** Your instructions **
Tally the lines in the rows below that contain the string "Campolongo". Reply with the count alone.

** Supplied entries **
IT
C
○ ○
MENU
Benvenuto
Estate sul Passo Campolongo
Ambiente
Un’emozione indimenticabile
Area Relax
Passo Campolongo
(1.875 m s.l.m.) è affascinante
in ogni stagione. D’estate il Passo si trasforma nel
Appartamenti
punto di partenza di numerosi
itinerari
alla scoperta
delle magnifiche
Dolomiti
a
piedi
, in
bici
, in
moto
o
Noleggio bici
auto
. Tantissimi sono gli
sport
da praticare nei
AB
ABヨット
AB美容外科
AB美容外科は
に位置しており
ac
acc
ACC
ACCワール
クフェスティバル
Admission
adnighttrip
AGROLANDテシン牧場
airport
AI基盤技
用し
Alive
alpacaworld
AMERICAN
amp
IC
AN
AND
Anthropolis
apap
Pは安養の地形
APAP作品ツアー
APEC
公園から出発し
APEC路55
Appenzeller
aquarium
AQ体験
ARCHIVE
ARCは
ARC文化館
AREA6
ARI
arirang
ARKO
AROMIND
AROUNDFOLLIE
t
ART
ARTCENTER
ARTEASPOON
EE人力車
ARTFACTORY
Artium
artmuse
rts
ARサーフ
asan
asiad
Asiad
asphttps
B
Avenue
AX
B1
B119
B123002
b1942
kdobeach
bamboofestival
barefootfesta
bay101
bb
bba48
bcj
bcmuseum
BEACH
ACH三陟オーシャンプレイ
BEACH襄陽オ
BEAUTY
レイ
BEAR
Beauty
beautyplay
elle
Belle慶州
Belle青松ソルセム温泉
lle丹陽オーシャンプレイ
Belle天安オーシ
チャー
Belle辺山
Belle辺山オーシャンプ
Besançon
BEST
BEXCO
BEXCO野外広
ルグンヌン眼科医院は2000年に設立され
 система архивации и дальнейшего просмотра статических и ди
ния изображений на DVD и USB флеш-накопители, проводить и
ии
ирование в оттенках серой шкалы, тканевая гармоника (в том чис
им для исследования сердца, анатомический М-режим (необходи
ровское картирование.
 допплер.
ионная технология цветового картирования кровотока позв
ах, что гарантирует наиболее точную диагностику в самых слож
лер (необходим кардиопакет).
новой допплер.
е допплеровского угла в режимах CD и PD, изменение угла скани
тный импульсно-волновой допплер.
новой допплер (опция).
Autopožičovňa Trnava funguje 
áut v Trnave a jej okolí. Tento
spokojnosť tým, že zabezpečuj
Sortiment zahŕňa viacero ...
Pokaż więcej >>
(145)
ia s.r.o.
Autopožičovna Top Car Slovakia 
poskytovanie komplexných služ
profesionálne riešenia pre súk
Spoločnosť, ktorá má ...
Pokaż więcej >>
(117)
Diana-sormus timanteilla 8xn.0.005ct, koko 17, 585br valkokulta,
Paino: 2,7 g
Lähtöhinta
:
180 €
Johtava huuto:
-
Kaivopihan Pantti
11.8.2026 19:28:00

** Response **
2